No, I did not. It started very subtly. First with club runs out of town in places like Kerio Valley and Kajiado, then in neighbouring countries like Tanzania. I only thought of going on one international run a year in 2017. I’d make sure the trips would be around two weeks so I could visit as many places as possible. The travelling grew on me after I started running.
Where did you go for your first international run?
I paid for my first ever flight, in 2016 to run the Victoria Falls Marathon in Zimbabwe. Then I left the continent in 2017 when I went to Europe.
I kept to my plan the next year when I went to the USA for the Chicago Marathon in 2018, after which I ran the 164 km NoBusiness Ultramarathon in Kentucky just a week later.
I went back to Europe in 2019, this time to Italy for the Tor des Geants. After which I visited Luxembourg, France and Belgium, where I participated in a night run in Brussels.
The Tor des Geants! Whoa! What was it like?
Honestly, I have wanted to quit and felt defeated several times in my journey, but the Tor des Geants was the toughest one. I was seriously injured, could hardly walk, was in a lot of pain, yet I still had more than 150 tough kilometres to go and three days of running. The battles in my head were intense. I still couldn’t bring myself to quit. I have documented this experience in my book.
Tell us about your book- why did you feel its story was important?
I wrote my book, An Ultramarathon story of Tor des Geants first for myself because it was the most profound experience I’ve ever gone through. It made me reach into places in me I didn’t know exist, I found it an experience that needed to be recorded for posterity.
Secondly, it is for my running community. All along, I’ve been writing short stories of my running escapades and sharing them with my running club. But this wouldn’t fit into a usual PDF write-up, so I decided to make it a book. Also, a few friends have been encouraging me to document my adventures. One of them was so persistent, she insisted on enrolling me in writing classes. I owe them all for the push!
Lastly, we don’t have local stories on training and other preparations for such races, for my research, all material I read was from Europe and the Americas. I thought it was a good idea to have a local recreational runner’s book.
Is there another experience that had such a profound impact on you?
In 2018 when I took a 10-day trip to Europe. It is my most memorable travel experience because it was the first substantial trip I planned on my own despite my inexperience. And a trip that took me to six European countries; Germany, Czech Republic, Austria, Hungary, Slovakia and Poland all at once.

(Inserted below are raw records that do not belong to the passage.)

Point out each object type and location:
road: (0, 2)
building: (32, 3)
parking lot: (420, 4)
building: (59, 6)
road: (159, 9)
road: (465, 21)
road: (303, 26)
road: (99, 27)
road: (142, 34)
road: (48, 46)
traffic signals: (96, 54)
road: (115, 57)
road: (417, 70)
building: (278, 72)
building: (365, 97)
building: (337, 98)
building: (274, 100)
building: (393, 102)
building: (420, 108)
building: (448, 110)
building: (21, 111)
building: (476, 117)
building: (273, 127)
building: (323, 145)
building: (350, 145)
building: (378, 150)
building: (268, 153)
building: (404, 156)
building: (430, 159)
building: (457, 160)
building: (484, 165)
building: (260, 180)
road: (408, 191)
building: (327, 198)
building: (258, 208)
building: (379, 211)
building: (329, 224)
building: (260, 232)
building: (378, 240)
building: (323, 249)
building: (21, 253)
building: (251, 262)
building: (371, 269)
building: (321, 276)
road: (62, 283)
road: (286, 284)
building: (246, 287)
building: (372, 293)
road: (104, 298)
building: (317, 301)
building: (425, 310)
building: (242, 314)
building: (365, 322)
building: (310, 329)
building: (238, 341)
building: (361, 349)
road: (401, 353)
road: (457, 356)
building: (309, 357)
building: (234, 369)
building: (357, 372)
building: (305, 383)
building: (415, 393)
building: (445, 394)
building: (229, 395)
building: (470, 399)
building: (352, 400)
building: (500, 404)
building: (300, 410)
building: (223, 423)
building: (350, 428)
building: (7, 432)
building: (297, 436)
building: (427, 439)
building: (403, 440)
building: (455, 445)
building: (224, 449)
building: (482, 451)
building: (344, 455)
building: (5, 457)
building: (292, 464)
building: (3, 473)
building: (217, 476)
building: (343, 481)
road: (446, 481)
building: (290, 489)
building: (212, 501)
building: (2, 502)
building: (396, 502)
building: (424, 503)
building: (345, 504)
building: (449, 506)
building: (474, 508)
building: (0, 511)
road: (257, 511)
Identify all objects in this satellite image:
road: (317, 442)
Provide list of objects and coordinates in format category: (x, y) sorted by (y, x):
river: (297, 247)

That trip made me street smart in navigation and language-barrier situations. I made my way between cities by bus sometimes spending the night, touring the touristy sites on foot (running) and sampling the nightlife.
Slovakia was exceptionally beautiful, and in Poland, I stayed in a beautiful little town called Szczyrk for three days and ran a 97-kilometre ultra-marathon in the Beskidy Mountains.
Having travelled to 18 countries so far, what would be your most important travel tip?
Make your bookings early. And do your research thoroughly. I make all my bookings by myself, a few months in advance, and get excellent deals. The few times I’ve procrastinated, I’ve ended up paying dearly, especially for accommodation. My 2018 trip only cost Sh 155,000!
Including flights? That was quite the bargain. Would you say the misconception of expense holds people back from travelling?
Definitely! Even though I make only one international trip a year, my friends think I have lots of money, that’s why I can travel. But I also had the same misconception as recently as 2015 before I saw the light. What unlocked it for me is I found a reason to spend money on travelling- running and mountains.